- YOUR ASSIGNMENT
Count the lines below that contain the string "sheets", treating the match as case-sensitive. Reply with the number alone.

- INFORMATION
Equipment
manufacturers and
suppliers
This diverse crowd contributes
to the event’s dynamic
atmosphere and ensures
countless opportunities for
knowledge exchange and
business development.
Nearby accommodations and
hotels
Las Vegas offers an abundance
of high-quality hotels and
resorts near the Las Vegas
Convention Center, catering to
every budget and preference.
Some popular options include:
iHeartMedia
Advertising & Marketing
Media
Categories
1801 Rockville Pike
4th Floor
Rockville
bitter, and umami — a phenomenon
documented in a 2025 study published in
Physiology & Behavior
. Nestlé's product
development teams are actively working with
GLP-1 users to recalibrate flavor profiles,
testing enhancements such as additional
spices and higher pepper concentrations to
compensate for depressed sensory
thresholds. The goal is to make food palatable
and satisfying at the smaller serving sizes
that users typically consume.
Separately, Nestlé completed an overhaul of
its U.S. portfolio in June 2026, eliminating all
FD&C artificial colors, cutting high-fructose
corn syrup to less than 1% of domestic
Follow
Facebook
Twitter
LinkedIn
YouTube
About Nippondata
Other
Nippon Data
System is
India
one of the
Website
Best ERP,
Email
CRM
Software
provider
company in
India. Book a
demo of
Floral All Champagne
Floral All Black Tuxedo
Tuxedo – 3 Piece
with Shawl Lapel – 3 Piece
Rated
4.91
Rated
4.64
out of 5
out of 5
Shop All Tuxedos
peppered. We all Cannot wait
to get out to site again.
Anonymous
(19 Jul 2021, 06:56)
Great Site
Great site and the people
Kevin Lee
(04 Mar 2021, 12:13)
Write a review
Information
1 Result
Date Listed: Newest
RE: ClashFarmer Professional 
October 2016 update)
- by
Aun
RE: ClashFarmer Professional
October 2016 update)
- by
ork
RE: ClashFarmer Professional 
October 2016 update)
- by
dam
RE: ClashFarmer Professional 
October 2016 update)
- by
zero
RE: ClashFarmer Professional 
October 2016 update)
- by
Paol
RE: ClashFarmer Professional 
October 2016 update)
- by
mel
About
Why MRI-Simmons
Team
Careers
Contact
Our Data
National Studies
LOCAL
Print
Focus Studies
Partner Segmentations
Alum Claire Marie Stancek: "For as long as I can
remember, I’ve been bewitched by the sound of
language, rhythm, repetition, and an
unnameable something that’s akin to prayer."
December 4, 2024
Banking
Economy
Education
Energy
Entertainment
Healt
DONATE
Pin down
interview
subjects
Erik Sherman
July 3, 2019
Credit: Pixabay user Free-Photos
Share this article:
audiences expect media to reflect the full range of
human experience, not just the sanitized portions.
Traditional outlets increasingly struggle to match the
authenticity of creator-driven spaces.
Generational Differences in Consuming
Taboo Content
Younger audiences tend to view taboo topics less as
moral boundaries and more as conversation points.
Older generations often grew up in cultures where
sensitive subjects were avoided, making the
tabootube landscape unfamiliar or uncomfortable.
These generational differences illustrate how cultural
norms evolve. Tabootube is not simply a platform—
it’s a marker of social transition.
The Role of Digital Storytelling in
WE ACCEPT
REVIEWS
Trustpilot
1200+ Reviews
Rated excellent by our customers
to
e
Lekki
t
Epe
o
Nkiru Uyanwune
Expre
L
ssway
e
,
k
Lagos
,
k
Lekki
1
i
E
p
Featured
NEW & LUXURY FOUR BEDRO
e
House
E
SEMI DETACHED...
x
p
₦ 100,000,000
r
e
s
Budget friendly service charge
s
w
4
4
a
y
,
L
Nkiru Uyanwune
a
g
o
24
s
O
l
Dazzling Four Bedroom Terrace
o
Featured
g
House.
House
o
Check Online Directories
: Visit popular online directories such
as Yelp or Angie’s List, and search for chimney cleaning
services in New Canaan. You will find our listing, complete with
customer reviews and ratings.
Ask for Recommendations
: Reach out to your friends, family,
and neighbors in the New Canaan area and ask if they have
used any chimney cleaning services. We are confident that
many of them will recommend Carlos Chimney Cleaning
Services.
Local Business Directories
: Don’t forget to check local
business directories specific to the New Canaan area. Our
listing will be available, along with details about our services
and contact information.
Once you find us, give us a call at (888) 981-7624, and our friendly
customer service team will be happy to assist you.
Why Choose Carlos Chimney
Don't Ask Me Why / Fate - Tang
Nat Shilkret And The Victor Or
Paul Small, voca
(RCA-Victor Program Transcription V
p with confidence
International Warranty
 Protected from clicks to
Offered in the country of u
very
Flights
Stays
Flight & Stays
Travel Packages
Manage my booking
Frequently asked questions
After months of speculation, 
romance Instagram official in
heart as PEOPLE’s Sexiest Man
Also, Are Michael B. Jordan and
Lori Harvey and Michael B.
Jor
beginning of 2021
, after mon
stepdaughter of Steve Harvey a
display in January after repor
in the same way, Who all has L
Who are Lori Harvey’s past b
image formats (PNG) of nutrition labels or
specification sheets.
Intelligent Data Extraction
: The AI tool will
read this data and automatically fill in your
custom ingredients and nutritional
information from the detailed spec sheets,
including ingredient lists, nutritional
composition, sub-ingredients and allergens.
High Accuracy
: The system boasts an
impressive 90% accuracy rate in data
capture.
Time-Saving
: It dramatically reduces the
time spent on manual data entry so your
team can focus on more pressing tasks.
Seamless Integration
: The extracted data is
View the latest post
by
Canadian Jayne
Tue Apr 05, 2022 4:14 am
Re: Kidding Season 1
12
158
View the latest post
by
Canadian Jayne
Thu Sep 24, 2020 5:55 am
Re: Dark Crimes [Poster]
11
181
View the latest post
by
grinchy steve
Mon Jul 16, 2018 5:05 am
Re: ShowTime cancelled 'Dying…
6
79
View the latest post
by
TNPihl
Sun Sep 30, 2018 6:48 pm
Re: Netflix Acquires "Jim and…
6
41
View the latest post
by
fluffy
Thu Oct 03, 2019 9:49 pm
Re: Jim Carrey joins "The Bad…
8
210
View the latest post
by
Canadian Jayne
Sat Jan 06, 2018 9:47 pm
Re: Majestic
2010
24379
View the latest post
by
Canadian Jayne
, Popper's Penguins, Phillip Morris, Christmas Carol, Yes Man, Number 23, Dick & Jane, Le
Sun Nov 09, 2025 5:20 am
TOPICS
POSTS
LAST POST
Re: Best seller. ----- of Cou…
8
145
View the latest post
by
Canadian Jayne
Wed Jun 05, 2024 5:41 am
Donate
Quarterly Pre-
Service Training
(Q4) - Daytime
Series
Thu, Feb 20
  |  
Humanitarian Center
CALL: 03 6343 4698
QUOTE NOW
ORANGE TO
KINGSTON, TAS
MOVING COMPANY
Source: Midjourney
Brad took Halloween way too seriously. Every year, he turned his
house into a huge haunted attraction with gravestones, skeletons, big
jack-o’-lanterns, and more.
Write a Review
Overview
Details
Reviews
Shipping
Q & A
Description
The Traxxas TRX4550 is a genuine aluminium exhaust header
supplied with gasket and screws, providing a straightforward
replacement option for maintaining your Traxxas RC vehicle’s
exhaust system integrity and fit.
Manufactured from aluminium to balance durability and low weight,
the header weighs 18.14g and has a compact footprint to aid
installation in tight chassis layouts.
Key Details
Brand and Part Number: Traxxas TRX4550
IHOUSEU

- ANSWER AREA
2